I- O contrato pelo qual uma empresa privada se obriga a fornecer a um município, por vinte anos, bens destinados a abrigos, bancos e outros móveis para melhorar a comodidade dos munícipes nas ruas e espaços exteriores da cidade e placards para lhes fornecer informações e o município se obriga a ceder a implantação e o espaço publicitário nesses móveis para a empresa produzir publicidade, a pagar os ramais e os consumos de água e electricidade usadas pela empresa nessa publicidade e a renovar durante vinte anos as licenças de publicidade, praticando as taxas em vigor actualizadas conforme o índice de preços do INE, e sem alterar o essencial das condições regulamentares de produção da publicidade, sob a cominação de rescisão do contrato e de indemnização, é um contrato administrativo de fornecimento contínuo e de prestação de serviços, tal como é definido no artigo 9º n.ºs 1 e 2 do ETAF, pelo que não pode qualificar-se, ainda que em parte, como doação.
II- Uma vez que os valores dos bens e serviços contratados ultrapassam 298 mil contos, a adjudicação do fornecimento estava sujeita ao procedimento obrigatório previsto no n.º 1 al. a) do artigo 32º do DL 55/95, de 29 de Março, cuja inaplicação determina a anulabilidade da deliberação de contratar com uma empresa mediante ajuste directo.

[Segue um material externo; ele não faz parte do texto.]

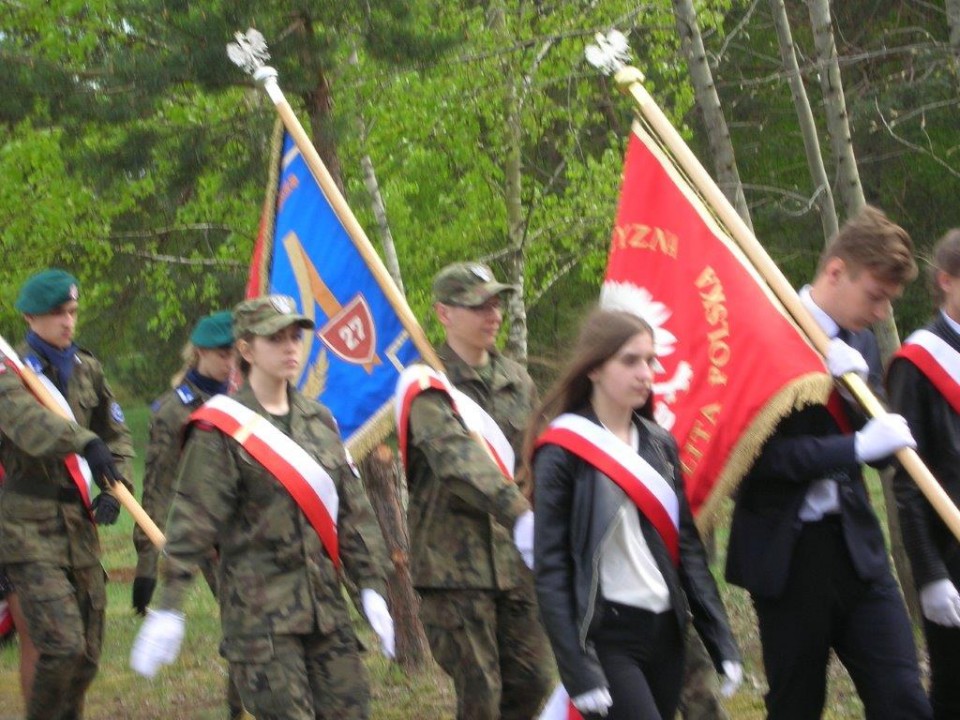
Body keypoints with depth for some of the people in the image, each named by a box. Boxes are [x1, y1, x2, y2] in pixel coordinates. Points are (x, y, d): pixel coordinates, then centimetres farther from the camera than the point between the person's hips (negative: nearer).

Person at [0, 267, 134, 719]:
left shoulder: (86, 370, 13)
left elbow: (117, 435, 21)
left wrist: (114, 489, 1)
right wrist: (86, 444, -45)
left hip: (80, 528, 6)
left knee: (87, 656, 8)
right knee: (63, 645, -18)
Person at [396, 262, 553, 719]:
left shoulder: (516, 381, 14)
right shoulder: (428, 387, -10)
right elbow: (456, 458, -27)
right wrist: (518, 513, -40)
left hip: (515, 559, 6)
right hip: (454, 562, -6)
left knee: (532, 680, 5)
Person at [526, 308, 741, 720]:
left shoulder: (660, 445, 11)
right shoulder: (564, 451, -7)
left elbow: (687, 546, 14)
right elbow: (550, 568, -10)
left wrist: (721, 639, 8)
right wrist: (579, 671, -16)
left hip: (665, 634, 6)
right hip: (606, 635, -6)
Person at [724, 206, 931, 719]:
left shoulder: (861, 345, 12)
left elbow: (881, 448, 8)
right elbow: (761, 454, -19)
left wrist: (860, 382, -10)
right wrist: (857, 446, -23)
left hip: (857, 547, 6)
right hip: (787, 555, -6)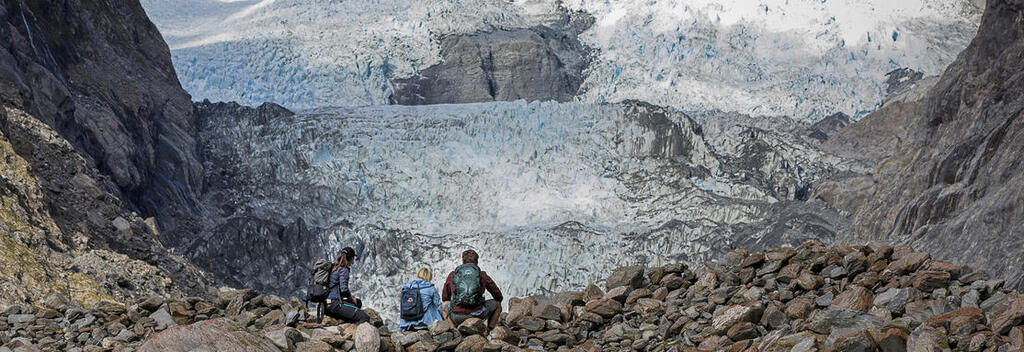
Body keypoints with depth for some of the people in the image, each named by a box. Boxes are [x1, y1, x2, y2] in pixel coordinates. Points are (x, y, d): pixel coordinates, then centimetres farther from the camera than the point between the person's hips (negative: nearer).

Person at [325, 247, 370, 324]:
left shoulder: (333, 267, 18)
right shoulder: (343, 270, -9)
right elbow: (344, 289, -19)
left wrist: (350, 296, 16)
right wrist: (351, 298, -2)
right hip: (334, 303, -9)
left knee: (358, 302, 29)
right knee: (364, 317, -17)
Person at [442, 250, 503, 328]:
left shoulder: (452, 275, 12)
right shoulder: (482, 275, 9)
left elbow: (445, 298, 24)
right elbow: (498, 296, 17)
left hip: (457, 316, 1)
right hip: (477, 314, -1)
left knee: (445, 305, 34)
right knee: (497, 304, 26)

III- A deliberação que aprovou a vinculação do município através de contrato, a licenciar a produção de publicidade da empresa fornecedora do mobiliário por vinte anos, nas condições indicadas em I, prejudica a apreciação concreta de aspectos vinculados enunciados no artigo 5º n.º 1 do DL 637/76, de 29/7 e limita a apreciação actualizada em concreto, bem como a possibilidade de alteração de critérios, por alteração de circunstâncias, em aspectos que a lei pretendeu deixar à discricionariedade dos órgãos do município, sem permitir que este possa validamente assumir restrições prévias, como condição de melhor prosseguir os interesses públicos a seu cargo.